Summer 2023 proved to be eventful and rewarding for the inaugural Applied Social Policy Internship and Research Experience (ASPIRE) cohort. The program, a collaboration between the Gerald R. Ford School of Public Policy and Spelman College, provided hands-on experience to Spelman students interested in social science research. ASPIRE fellows Keyla Anderson, Theo Burden, Aleasa Parker, and Lexi Turner spent seven weeks in Ann Arbor cultivating their passions for social policy change through the Youth Policy Lab (YPL) led initiative.
“They brought a fresh perspective and asked great questions and were all in on everything we asked them to do,” said Robin Jacob, faculty co-director and founder of the Youth Policy Lab. “We're doing this on a shoestring budget this year to get it launched, and so many staff at YPL donated their time by helping run professional development sessions and being on site mentors for the students. It will be sad to see them go.”
“We would also like to thank the Survey Research Center at the Institute for Social Research for its great support for these students,” she added.
The fellows engaged in individual research projects within YPL's key policy domains: early childhood education, maternal and infant health, adolescent mental health, career technical education, and workforce development. Through these projects, and in close collaboration with U-M faculty and staff, they acquired valuable insights into the world of applied social sciences and public policy research and gained a clearer vision of potential career paths in the field.
“I was interested in this opportunity because I resonate with the Youth Policy Lab's mission,” said Anderson, a rising political science senior. “I really liked the work that they were doing and thought it would be a great experience to jump into the public policy world and see what it would look like for me if I were to enter this field.”
Turner’s research advisor, Erykah Benson, a third-year PhD candidate, said it was amazing to watch her define her research question. “She worked on it and suddenly discovered it was something she was passionate about.”
In addition to their research endeavors, their time at the University of Michigan was infused with fun and engaging community activities.
“I really liked that so many different events were planned for us.
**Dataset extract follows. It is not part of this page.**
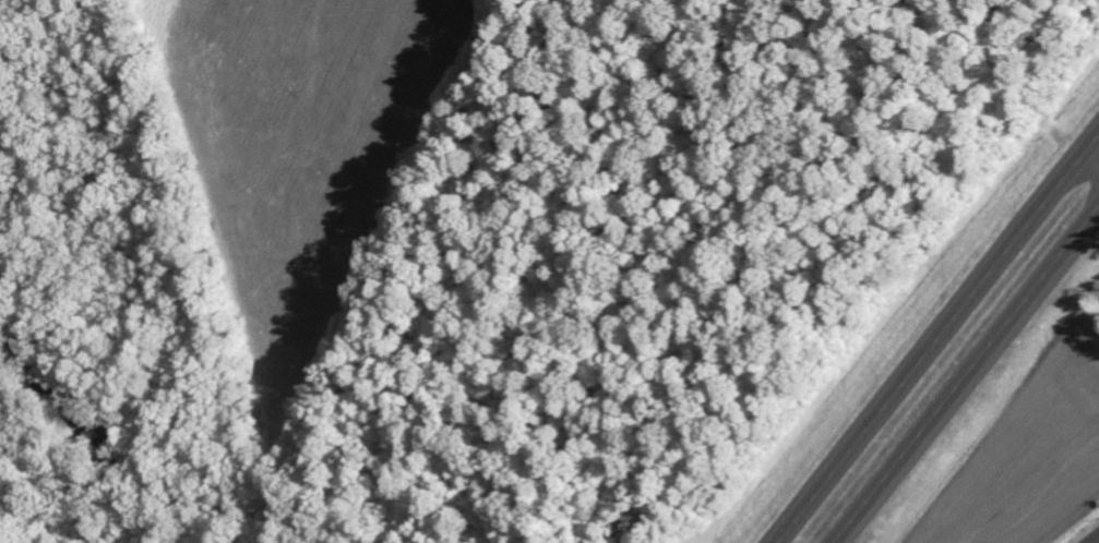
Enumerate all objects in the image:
road: (1090, 154)
road: (934, 334)
road: (970, 379)
road: (1092, 538)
If we said we were interested in doing something in Ann Arbor or Detroit they made it happen for us,” said Turner, a rising sociology and anthropology senior. “We went to Detroit with the Center for Racial Justice. We went to museums, kayaking, and had dinner with the Dean.”
The program culminated in a capstone presentation showcasing their research findings on August 4.
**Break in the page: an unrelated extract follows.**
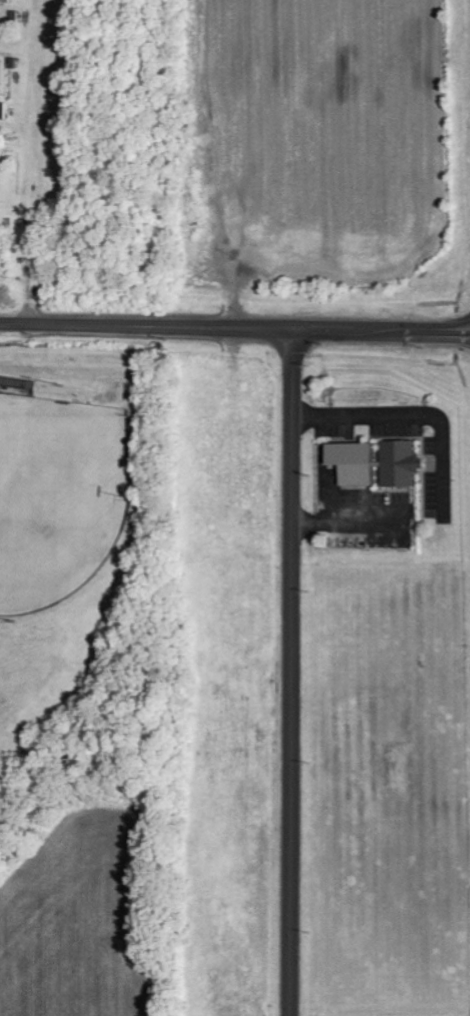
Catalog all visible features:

Anderson presented her research on discipline in Detroit schools, and found interesting and unexpected correlations that showed that students with more interaction with the criminal justice system were the least likely to find it biased.
After the presentation, Brian Jacob, YPL co-founder noted, “That’s what makes research so interesting. Sometimes you find counter-intuitive results that spur you to do more research.”
Parker, a rising junior psychology major, recommends the program. “I think students who are interested in policy should go for this opportunity, especially if you’re looking to be in a space that's going to invigorate you and really help you grow, not only do you learn something that you can apply in college, but you also learn things that you can apply after college.”
As the first ASPIRE program draws to a close, there is palpable excitement for future cohorts.
“In its pilot year, the ASPIRE program empowered our fellows with hands-on policy analysis training to examine the complexities of real-world issues impacting our youth,” Dean Celeste Watkins-Hayes said.
She noted that the capstone presentations were surprising and intriguing, and showed the importance of mixed methods research and the value of using qualitative and quantitative data to examine key policy issues.
Watkins-Hayes concluded, “Looking ahead, we are excited to build upon the accomplishments of the pilot year and expand the initiative's reach to collaborations with additional outstanding schools, ensuring that more students can benefit from this transformative experience.”